Increasingly 3D printing is being adopted within Design and Technology departments to introduce new and emerging technology into the curriculum. One of the benefits of this is to replicate the industrial practice of using 3D printing as a rapid prototyping tool. This allows students to quickly test and iterate their design ideas, especially when developing small custom parts to specific tolerances which could require several cycles of testing and design iteration to perfect.

Michael Noonan, Head of Technology at Queen Elizabeth School in Barnet, made use of a Raise E2 3D printer loan from CREATE Education to enable rapid prototyping for three school projects. In this first case study, Michael and the students explain how the 3D printer was utilised to enter a prestigious Global Engineering Design Challenge.

Project 1: University of Texas Tyler Covid Engineering Design Challenge

In this global project (recommended by Dave Parry from CLEAPSS), students (Team @immunxqe) are designing a product to respond to needs related to the challenges presented by the current COVID-19 pandemic. In the planning stage students identified different problems encountered by the requirement of increased social distancing. Students then focused the project on designing a mechanism to automatically dispense tablets over the course of a month to reduce social contact between nurses and care home residents.

Designing and Reviewing

During the project students designed different mechanisms to dispense different tablets. The 3D printer allowed us to rapidly prototype different mechanisms to review and assess the feasibility of the mechanism in the design. It also allowed us to make mechanisms with really tight tolerances, so that we could ensure only one tablet would pass through at a time.


With the 3D printer, we could rapidly print mechanisms from CAD to the exact size. The Raise E2 3D printer that we borrowed from CREATE Education had a dual extruder. This saved time by allowing us to rapidly prototype two different mechanisms at once, whereas normally it would take much longer to make these mechanisms, making it harder to rapidly prototype different design ideas

The ability to have a mode which can be tested by hand is incredibly advantageous, and CFD/ FEA analysis is only really useful for fluid and force, but is limited in testing a small volume such as tablet dispensation.


Due to the 3D printer, we were able to print supports and the outer housing in different colours, allowing us to create a more aesthetically pleasing design. The two nozzles working simultaneously also increased the speed of the 3D printing allowing us to print numerous designs at once, such as the funnel and the gear mechanism. On top of this, the large bed size, allowed us to print the funnel to the exact size, whereas usually we would have had to build this physically, instead of 3D printing it.


The 3D printing technology has helped us rapidly prototype different designs, allowing us to CAD different designs while the previous design is printing.

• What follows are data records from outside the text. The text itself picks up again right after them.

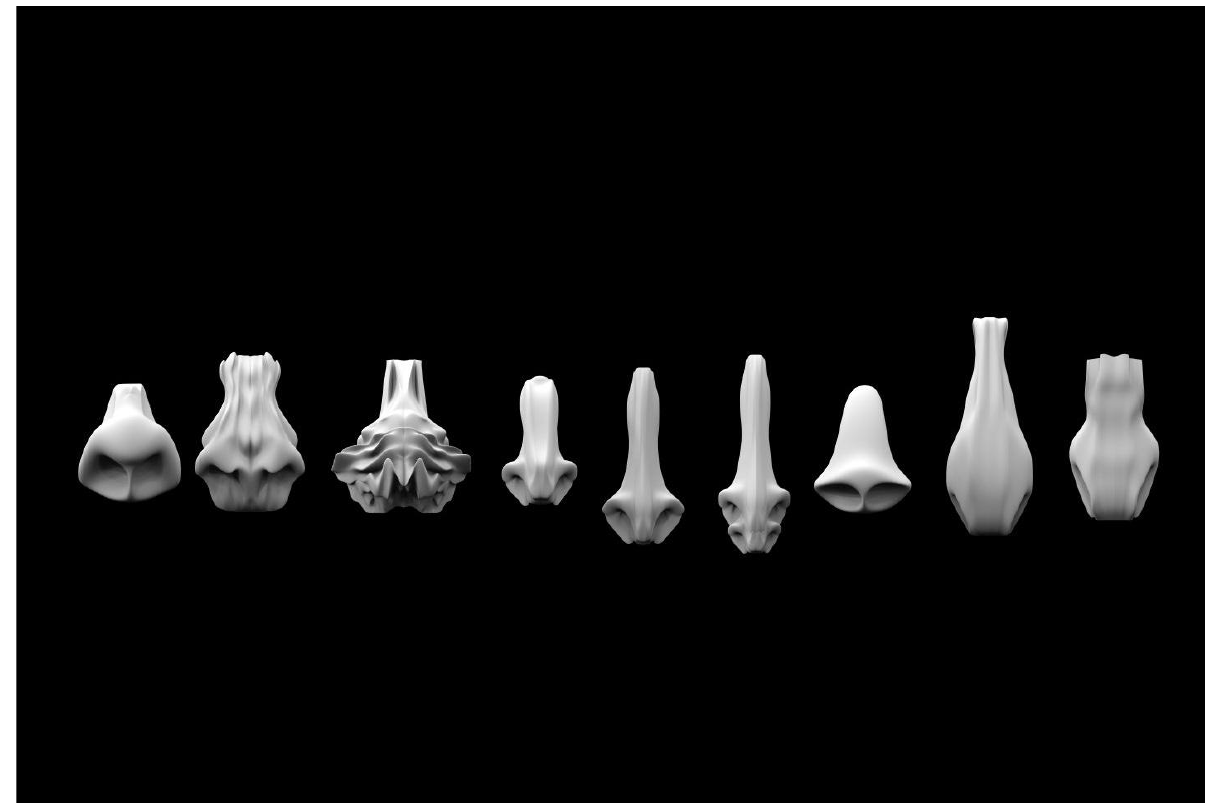
Figure 2 | Noses - different versions taken into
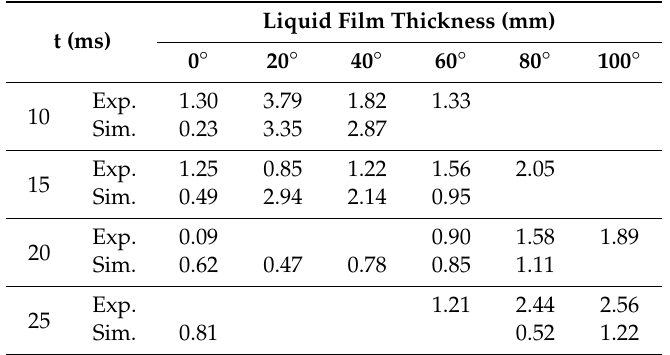
Table 3. Thickness of liquid film on particle surface of di ff erent positions.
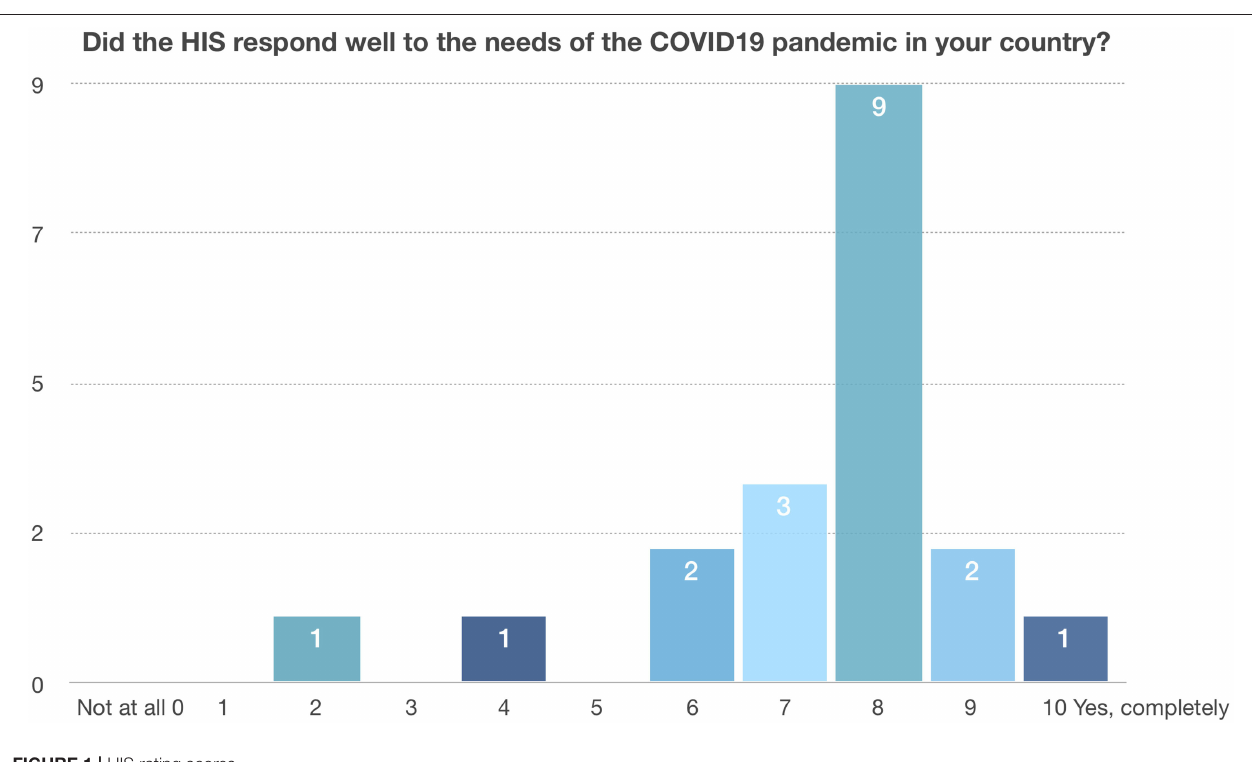
FIGURE 1 | HIS rating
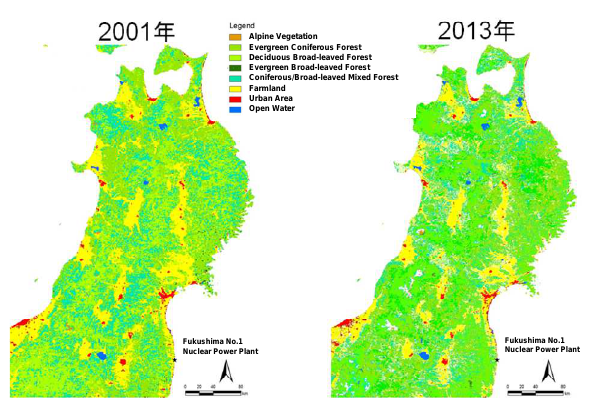
Figure 7. Land cover change in eastern Japan based on Terra/MODIS data for 2001 and 2013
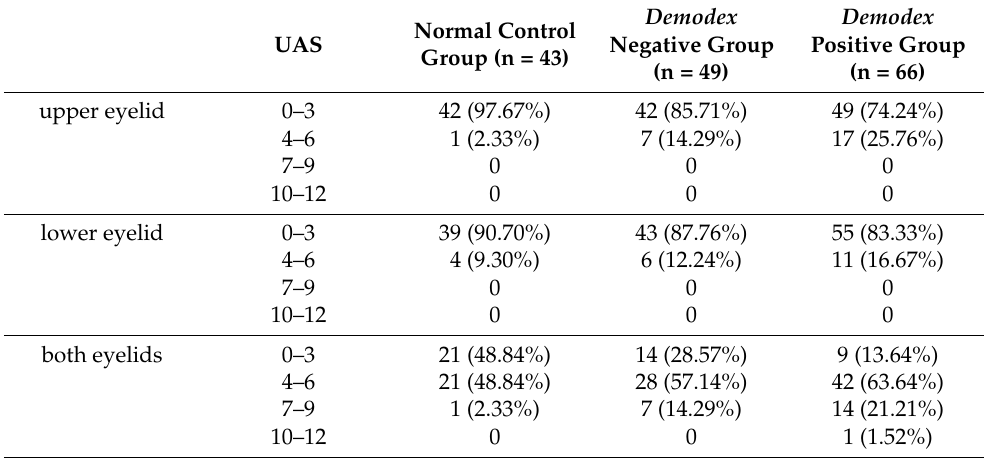
Table 3. The number (ratio) of uneven atrophy score in three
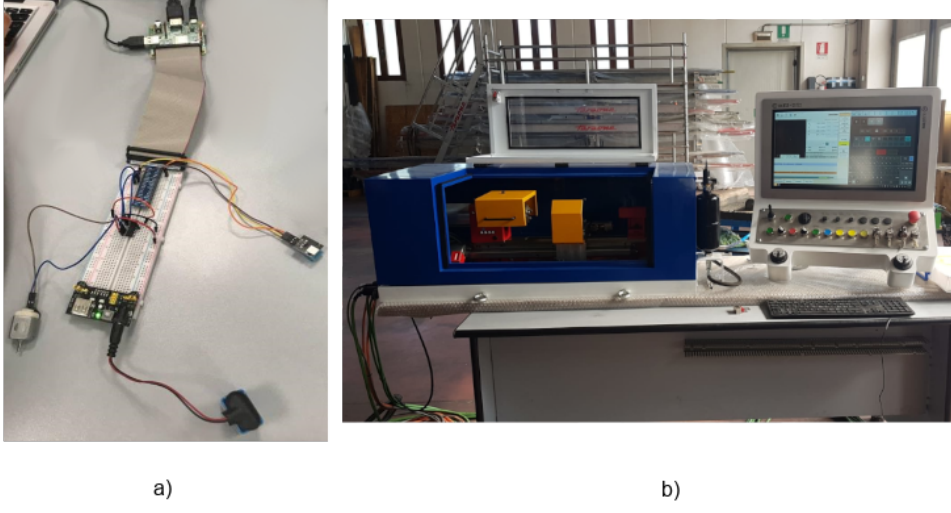
Figure 2. First ( a ) and Second ( b ) Prototype of the MwISM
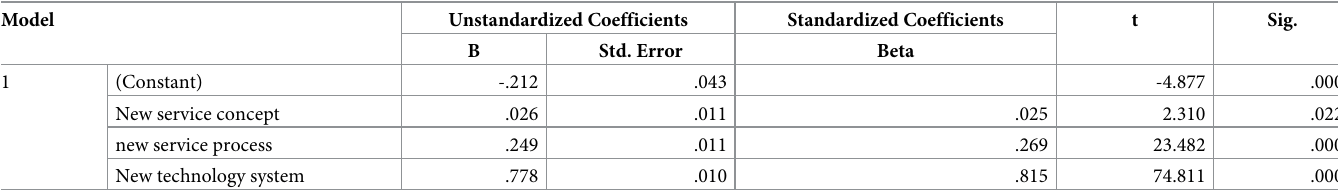
Table 6. Hierarchical result of service innovation and customer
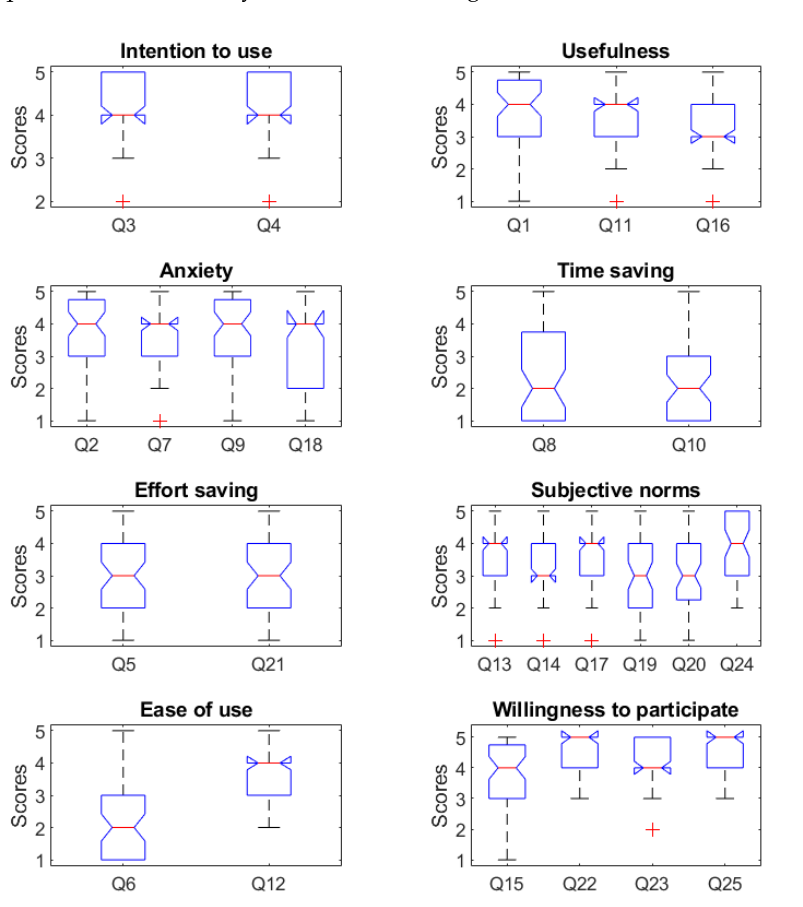
Figure 3. Statistical analysis of the scores given by the 55 users to the questions. Question numbers correspond to those indicated in Appendix A.1. We gathered the questions by category. In each box plot, the central mark indicates the median, and the bottom and top edges of the box indicate the 25th and 75th percentiles,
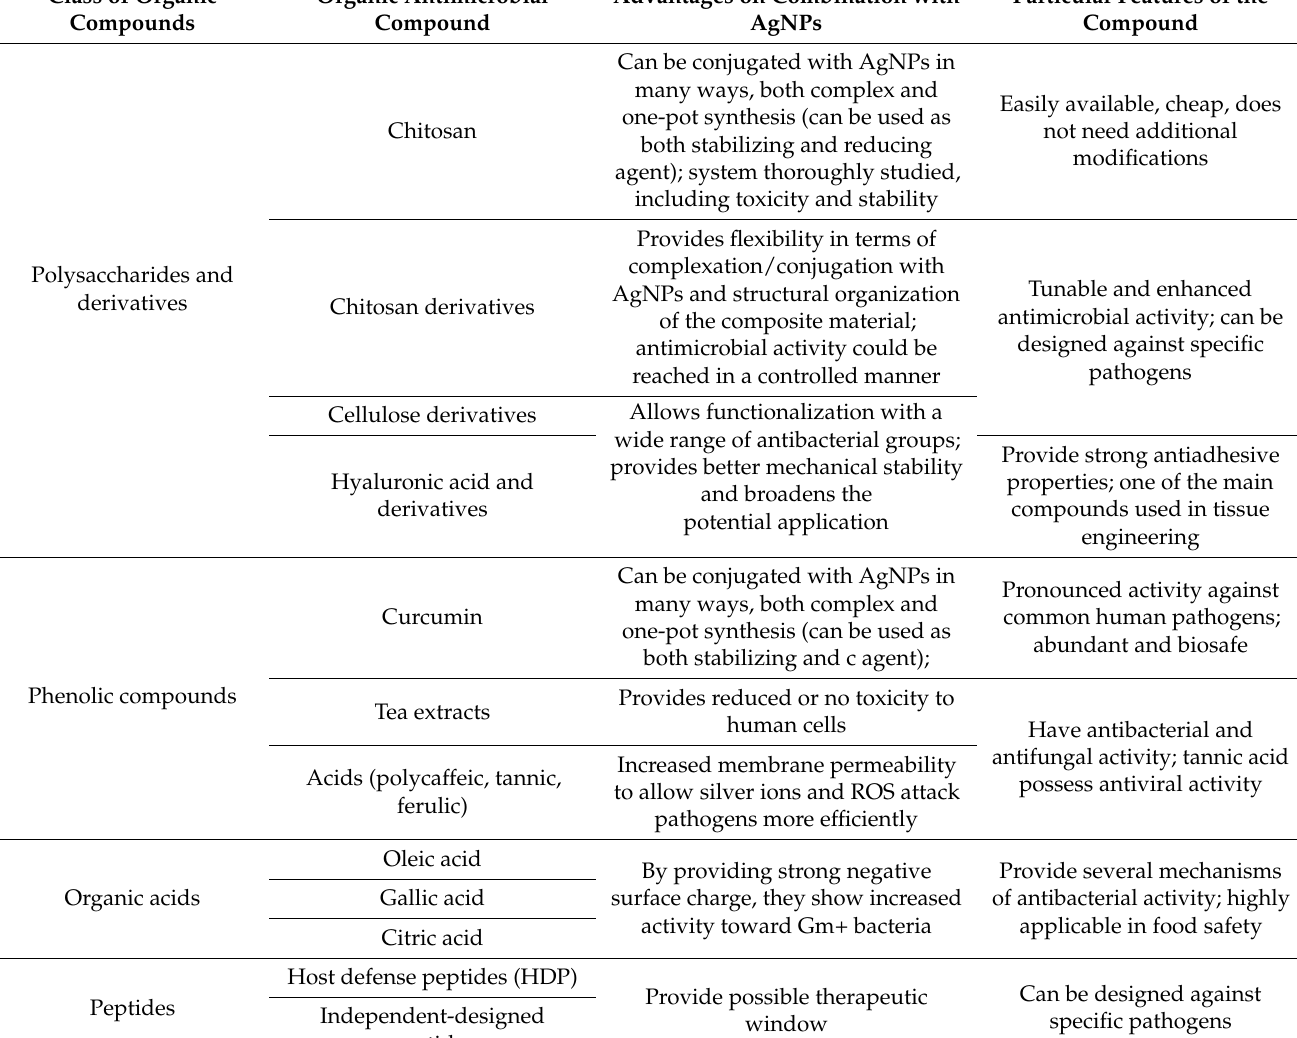
Table 1. Summary table with organic antimicrobials and the features of their use in combination with nanosilver. Class of Organic Organic Antimicrobial Advantages on Combination with Particular Features of the Compounds Compound AgNPs Compound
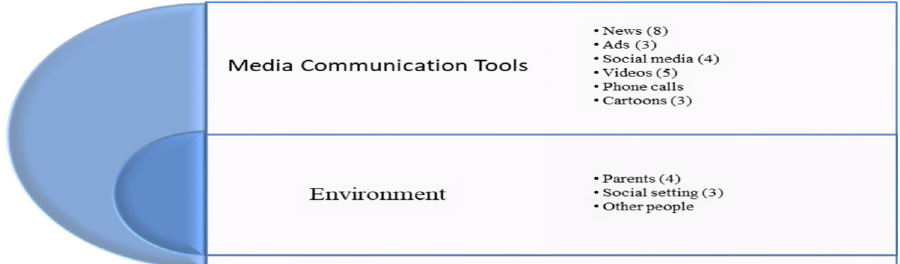
Figure 4: Causes of Children’s Reaction to the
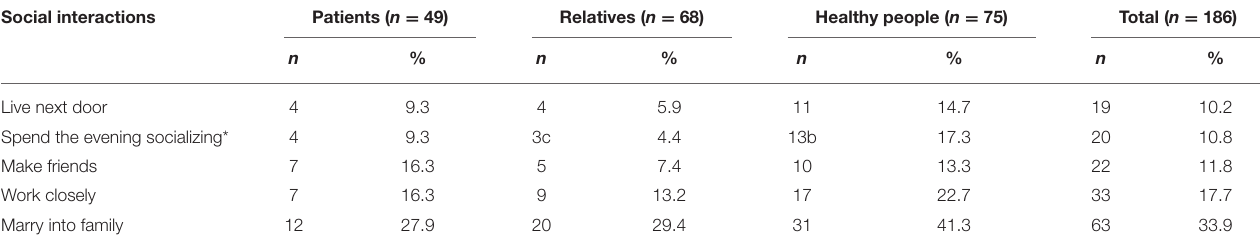
TABLE 4 | Compared on each statement about social distance toward the person in vignette. Social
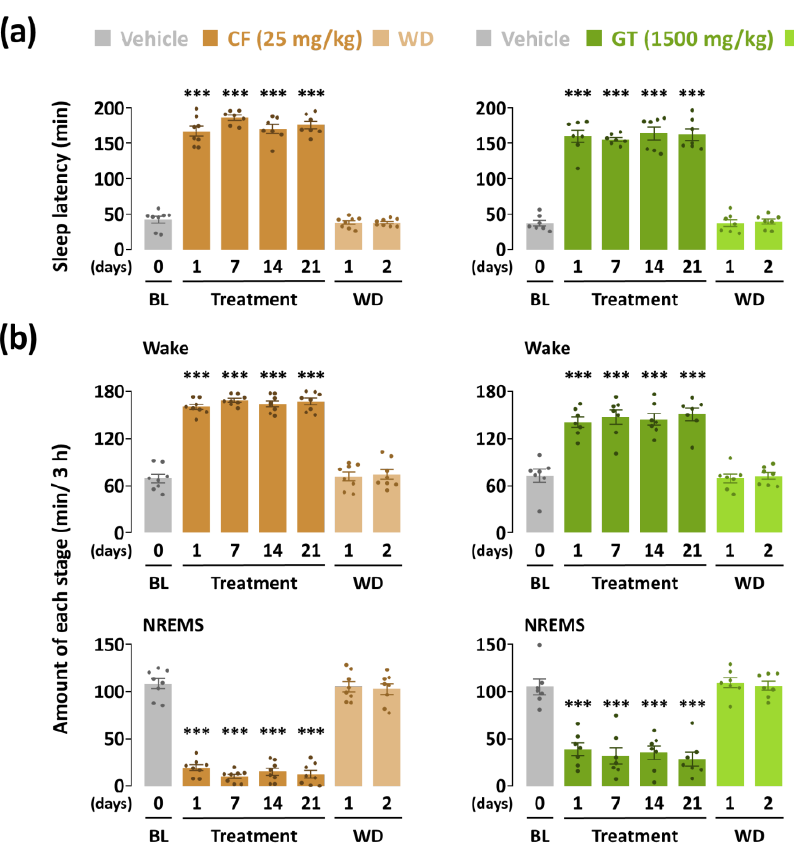
Figure 2. Effects of chronic administration of caffeine (25 mg/kg) and GT (1500 mg/kg) on ( a ) sleep latency and ( b ) amount of wakefulness and NREMS stages during the 3 h after administration. Grey bars illustrate the baseline day (vehicle). Brown and green bars illustrate caffeine and GT treatments, respectively. Light brown and green bars illustrate the withdrawal (WD) days after caffeine and GT treatments, respectively. Every column denotes the mean ± SEM ( n = 7 – 8). *** p < 0.001 indicates significant differences compared to the vehicle (Dunnett’s test). BL, baseline; CF, caffeine; GT, green tea ethanol extract; NREMS, non-rapid-eye-movement sleep; Wake, wakefulness; SEM, standard error of the mean.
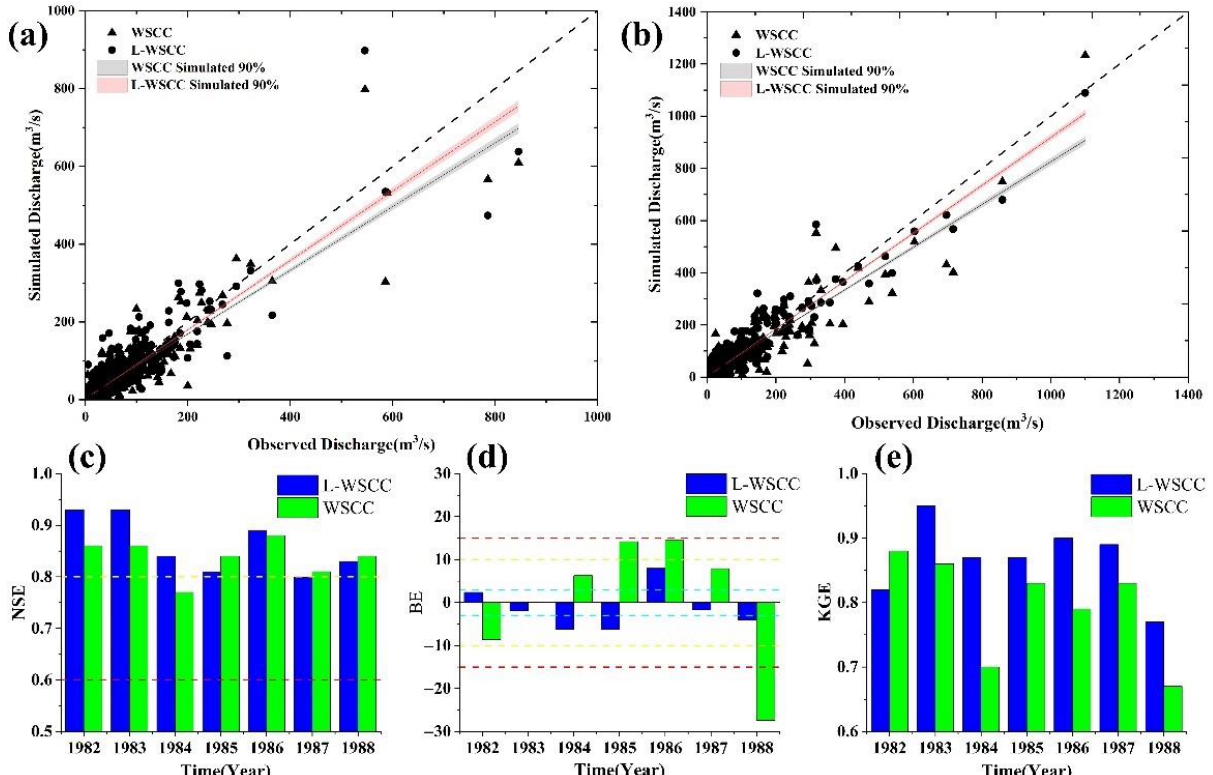
Figure 3. The simulation results on daily scale. Scatterplots of the simulated discharge against the observed discharge under calibration ( a ) and validation ( b ) period (the dashed line represents a straight line with a slope of 1, and the linear regression line is the solid line, shaded is 90% confidence band). The results of model assessment are ( c ) Nash–Sutcliffe efficiency (NSE). The red dotted line represents the dividing lines where the results are “satisfactory” to “good”, the yellow are “good” to “very good”. ( d ) Percent bias error (BE). The red dotted line represents the dividing lines where the results are “unsatisfactory” to “satisfactory”, the yellow are “satisfactory” to “good” and the cyan are “good” to “very good”. ( e ) Kling–Gupta Efficiency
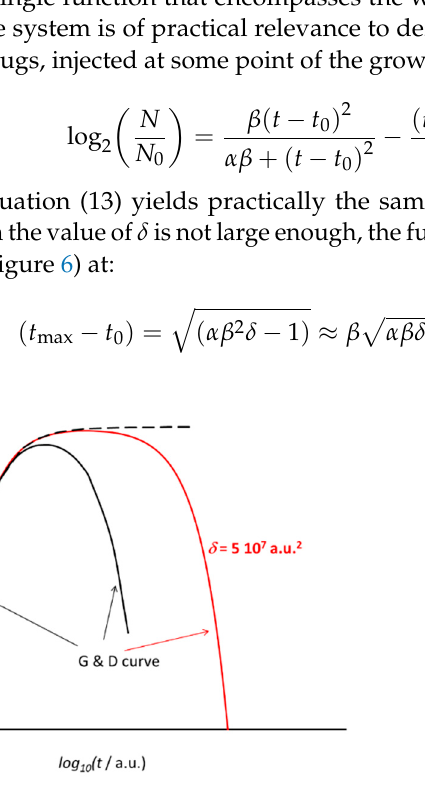
Figure 5. E. coli culture in feta cheese. Growth (black dashed line) and Decay (red dashed line) trends according to Equations (2) and (12), respectively. The insert reports the corresponding parameters, which come from the best fit of experimental data, adjusted for the log base after [14]. Time is in a log 10 scale. Bars correspond to the standard error.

This also allowed us to make make minor adjustments to previous mechanisms, without having to rebuild the whole thing. This way, we can easily adjust the mechanism to make the design even better for the next iteration. We hope to achieve highly in this challenge for our diverse team, which combines the ability of the best prospective engineering and bio-medical science students in our school. We hope to have a highly refined design solution to the problem and put UK invention on the map in this prestigious engineering challenge.